A uniformed nurse opened the door and stepped inside. “Dr. Levy is holding breakfast for you.”

“I’d like a tray in my room.” Marisa’s heart was rawer than her throat. She couldn’t face anyone. “I am not feeling very well today.”

“Sorry, miss, but Dr. Levy gave strict instructions you were to come down to breakfast.”

“But I don’t feel well,” she pleaded. It had taken all her energy to lie to Brooks. Now she wanted nothing more than to stay in bed and try to forget him, to forget life and love and all the pain it brought.

Just to forget.

“Sorry, miss.” It was plain the nurse was not going to grant her request.

“Oh damnation,” Marisa swore.

The nurse’s brows shot upward.

She had forgotten Ellen’s teachings once again, Marisa realized. “I’m sorry, I didn’t mean that.”

The nurse never looked her in the eye as she went about the process of lifting her. She dressed her in a soft blue cotton dress, dispensing with the petticoats and the corset. With amazing speed and efficiency, Marisa was soon in her chair with her hair brushed and tied back with a blue ribbon.

When the nurse pushed the invalid’s chair toward the dining wing, Marisa noticed sunlight slanting through the canopy of trees. Heavy blackberry vines had lured a small flock of birds to the stone patio. Their happy twittering filled the high room and wafted out through the open door.

She resented them for being so alive.

Marisa was pushed to a long plank table. She didn’t look around, not wanting to see the other patients this morning. Images of Brooks kept intruding on her thoughts as she stared at the food in front of her.

“Well, don’t just sit there, your breakfast will get cold.” Brooks’s deep voice brought her head up with a start.

“You!” Marisa clenched her fists tightly together as she fought the unexpected burst of joy—and anger—that flared inside her chest. She didn’t want to be glad to see him, yet a rebellious part of her was so happy she was stunned by the intensity of feeling.

She could not let him see it. She had to push him away. “What in hell are you still doin’ here? I thought we had all of this settled.”

“Not by a long shot.” He crossed his arms on his chest
and stared at her down the long expanse of the table. He had shed Leland’s oversize clothes. Now a plain work shirt and Levi’s hugged his body as he casually leaned one hip against the back of a chair.

She didn’t want to notice how good he looked in the rugged apparel.

Dr. Levy breezed into the dining room and drew her attention. “Marisa, how are you this morning?” Clell and Logan were with her. Suddenly the other patients were all leaving. Those who could walk left on their own power; others were wheeled out by uniformed staff.

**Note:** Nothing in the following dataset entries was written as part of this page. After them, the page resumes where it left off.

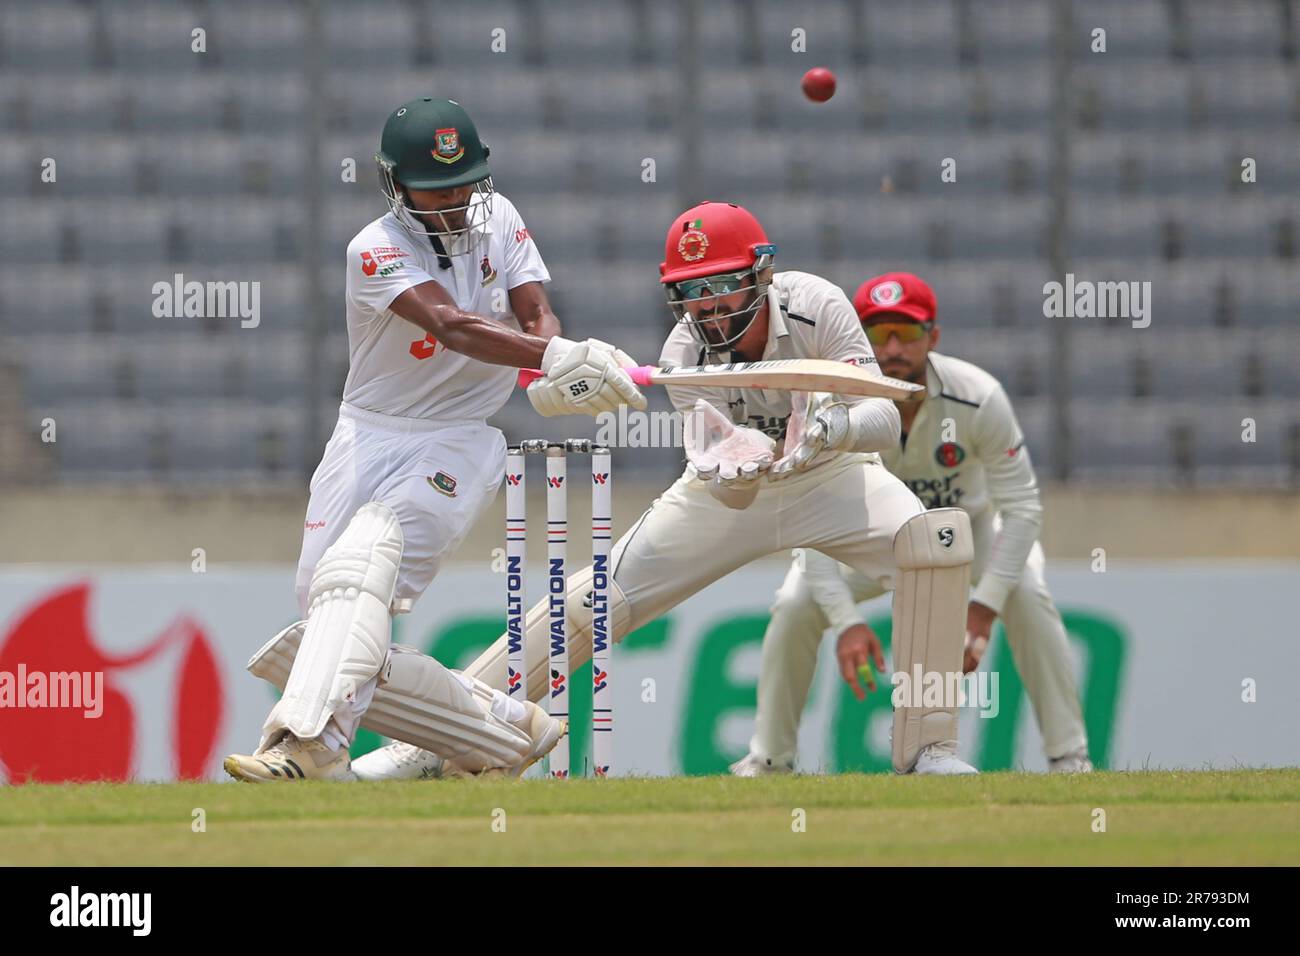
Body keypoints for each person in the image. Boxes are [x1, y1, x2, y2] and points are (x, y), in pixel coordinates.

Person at [358, 201, 979, 779]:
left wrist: (832, 426)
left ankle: (929, 749)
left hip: (832, 479)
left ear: (762, 273)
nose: (706, 308)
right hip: (726, 498)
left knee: (933, 543)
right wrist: (738, 467)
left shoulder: (817, 303)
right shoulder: (683, 353)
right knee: (592, 603)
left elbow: (885, 417)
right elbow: (725, 479)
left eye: (719, 286)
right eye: (690, 292)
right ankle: (430, 748)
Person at [223, 96, 647, 782]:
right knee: (327, 622)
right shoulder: (374, 248)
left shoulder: (500, 216)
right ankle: (505, 731)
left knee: (360, 567)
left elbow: (535, 310)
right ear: (395, 184)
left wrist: (559, 356)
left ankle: (308, 744)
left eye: (465, 183)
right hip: (367, 435)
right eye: (436, 187)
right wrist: (550, 359)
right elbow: (452, 325)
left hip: (457, 441)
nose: (455, 200)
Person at [731, 272, 1093, 776]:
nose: (893, 348)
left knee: (1028, 594)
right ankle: (769, 759)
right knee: (795, 603)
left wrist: (982, 610)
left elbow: (1023, 506)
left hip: (969, 538)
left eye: (907, 331)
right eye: (878, 335)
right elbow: (809, 521)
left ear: (934, 337)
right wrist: (848, 622)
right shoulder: (830, 406)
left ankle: (1068, 757)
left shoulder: (978, 396)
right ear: (858, 337)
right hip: (871, 542)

A suspicion of betrayal twined through Marisa’s mind.

“Which one of you told
him
where I was?” She glared at the trio. Last night she had not had an opportunity to question any of them, but now she intended to face the Judas who had led Brooks to her—and deal harshly with her betrayer.

“I did.” Logan took a step forward. “And I would do it again,” he added defiantly.

“Oh, if I could get out of this chair, I’d…” she threatened.

“Don’t take it out on Logan.” Brooks unfolded his arms and walked closer to her.

Every nerve ending sizzled, every inch of her craved his touch. She tried to deny the subtle change in her body at his nearness.

“If you want to tear into anybody, Marisa, then tear into me again. I can handle it. I can handle anything you care to throw.” He focused on her face, daring her to deny the truth. “How about a cup? There is one right beside you.” He set his jaw in a decisive way that made her want to run her fingertips over his face, to absorb his strength.

“I don’t want anything to do with you,” she blurted.
She had to stop letting her heart guide her. “I thought I made that clear. It is over between us, now just leave.” Her heart lurched as she lied. “Go find yourself a city girl that can walk at your side. Violet Ashland wants the job, go to her.”